─── Selected extract ───
The bisection method is one of my favorite surefire methods for finding roots of polynomials. The great thing about this method is that it works for everything, at least everything normal that you're likely to run into at this point in your mathematical education. Have you ever watched the game show "The Price is Right"? That show actually uses a form of the bisection method, in a way. For example: Bob Barker: This lovely toaster oven/can opener from General Electric can be yours if you can guess the price within thirty seconds. Start the clock. Contestant: Ummm....$20 Bob Barker: Higher Contestant: $100 Bob Barker: Lower Contestant: $60 Bob Barker: Lower Contestant: $40 Bob Barker: Higher Contestant: $50 Bob Barker: Correct! You win! Contestant: Wheeeeeeeee! As you notice, the contestant made two initial guesses, $20 and $100, which were too low and too high respectively. This told her that the price was between these two guesses. She then guessed halfway between, $60, and found that was too high, so it must be between $20 and $60. Her next guess, $40, was too low, so she knew it was between $40 and $60. She guessed $50, halfway between, and she was correct!

The method essentially consists of a series of guesses, narrowing down the range.

This example turns out to be very similar to how the bisection method works. The usual method is to first plot a function to get an idea about where the roots are. Say f(x) has a root somewhere between 2 and 3 when you graph it. Your goal is to guess numbers as above until you get a number that turns out to be zero when you plug it in. Your initial "guesses" are 2 and 3. To find out whether you need to go "higher" or "lower," you plug the numbers you are guessing into the function. In this case, f(x) being positive or negative will tell you whether you need to go higher or lower. The best way to do this is to look at the graph to tell which way you should go. If you have an increasing function on that interval, a negative number means you guessed too low, and a positive number means you guessed too high (see below): / + / too high ___________*__________ / - / too / low / If the function is decreasing, then the opposite rule applies.

This is like searching for a hidden object while a friend tells you when you are getting “warmer” or “colder” — but here the friend is the function itself.

Where "bisection" comes in is that the best way to do this is topick the midpoint of the interval you know the root to lie in, just as the contestant picked midway between the price range she knew. Eventually you will come closer and closer to the answer, and when you feel you have an x where f(x) is close enough to being zero, then you can put it down as an approximation for the root. This works for all continuous functions. It's not the best method, but it is certainly the easiest. If you take a class such as Numerical Analysis, you'll learn better methods for approximating roots.
─── Data extract ───
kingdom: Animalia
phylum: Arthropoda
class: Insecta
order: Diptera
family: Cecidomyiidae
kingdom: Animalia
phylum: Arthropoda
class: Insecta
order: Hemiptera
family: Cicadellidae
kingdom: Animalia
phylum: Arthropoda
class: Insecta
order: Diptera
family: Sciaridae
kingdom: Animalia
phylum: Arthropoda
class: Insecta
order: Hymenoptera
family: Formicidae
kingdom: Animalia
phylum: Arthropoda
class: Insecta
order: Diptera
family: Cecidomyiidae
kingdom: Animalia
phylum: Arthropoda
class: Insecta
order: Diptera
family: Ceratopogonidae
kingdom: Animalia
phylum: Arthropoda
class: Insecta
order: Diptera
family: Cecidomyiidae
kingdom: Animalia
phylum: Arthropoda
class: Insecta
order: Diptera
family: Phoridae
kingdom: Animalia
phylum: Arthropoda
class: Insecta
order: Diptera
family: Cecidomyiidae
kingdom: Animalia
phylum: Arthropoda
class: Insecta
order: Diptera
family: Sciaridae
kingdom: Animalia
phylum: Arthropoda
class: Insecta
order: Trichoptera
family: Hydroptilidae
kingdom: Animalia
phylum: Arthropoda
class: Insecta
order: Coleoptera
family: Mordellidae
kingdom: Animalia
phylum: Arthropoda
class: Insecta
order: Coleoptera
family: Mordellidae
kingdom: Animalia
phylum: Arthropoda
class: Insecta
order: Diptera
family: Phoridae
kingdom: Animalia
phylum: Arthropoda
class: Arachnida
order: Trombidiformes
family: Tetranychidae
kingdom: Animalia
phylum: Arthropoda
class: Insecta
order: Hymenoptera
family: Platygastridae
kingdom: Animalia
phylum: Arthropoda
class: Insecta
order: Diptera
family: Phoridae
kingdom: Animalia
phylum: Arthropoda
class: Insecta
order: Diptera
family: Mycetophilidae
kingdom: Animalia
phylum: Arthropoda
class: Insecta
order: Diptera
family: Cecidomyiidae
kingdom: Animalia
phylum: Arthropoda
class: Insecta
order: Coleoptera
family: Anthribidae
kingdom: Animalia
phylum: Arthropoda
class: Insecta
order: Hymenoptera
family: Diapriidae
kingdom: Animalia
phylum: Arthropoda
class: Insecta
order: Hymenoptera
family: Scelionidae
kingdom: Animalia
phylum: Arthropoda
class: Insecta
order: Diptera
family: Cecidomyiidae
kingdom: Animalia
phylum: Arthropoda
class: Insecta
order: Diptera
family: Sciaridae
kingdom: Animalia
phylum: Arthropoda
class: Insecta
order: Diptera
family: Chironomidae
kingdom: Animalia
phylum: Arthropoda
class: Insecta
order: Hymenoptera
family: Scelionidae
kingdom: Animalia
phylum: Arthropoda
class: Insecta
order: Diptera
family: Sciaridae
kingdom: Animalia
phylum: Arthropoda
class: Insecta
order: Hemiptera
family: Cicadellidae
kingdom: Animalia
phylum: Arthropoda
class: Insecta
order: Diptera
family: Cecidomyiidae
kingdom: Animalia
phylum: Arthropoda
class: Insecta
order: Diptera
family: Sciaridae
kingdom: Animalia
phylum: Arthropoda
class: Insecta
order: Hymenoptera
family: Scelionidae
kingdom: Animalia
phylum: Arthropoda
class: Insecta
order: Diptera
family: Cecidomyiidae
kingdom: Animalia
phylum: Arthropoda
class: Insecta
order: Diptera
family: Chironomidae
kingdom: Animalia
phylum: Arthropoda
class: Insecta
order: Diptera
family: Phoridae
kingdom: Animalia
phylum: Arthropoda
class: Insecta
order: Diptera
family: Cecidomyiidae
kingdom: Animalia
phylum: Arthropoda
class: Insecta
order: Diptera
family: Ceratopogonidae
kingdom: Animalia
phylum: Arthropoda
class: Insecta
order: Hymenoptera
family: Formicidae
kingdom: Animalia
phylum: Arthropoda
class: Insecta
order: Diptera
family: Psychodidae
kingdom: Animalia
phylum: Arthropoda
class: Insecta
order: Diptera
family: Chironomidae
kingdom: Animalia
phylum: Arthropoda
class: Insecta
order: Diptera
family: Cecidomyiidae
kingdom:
───
Written tasks:
1. Reproduce the bisection method passage starting with "This is like" and going on through "the function itself.", replacing "hidden object" with "buried treasure".
2. Answer these questions using the bisection method passage:
(a) What were the contestant's two initial guesses?
(b) For an increasing function on the interval, what does a negative value of f(x) indicate about the guess?
(c) What class is named as one where better methods for approximating roots are taught?

The answers:
1.
This is like searching for a buried treasure while a friend tells you when you are getting “warmer” or “colder” — but here the friend is the function itself.

2.
(a) $20 and $100.
(b) The guess was too low.
(c) Numerical Analysis.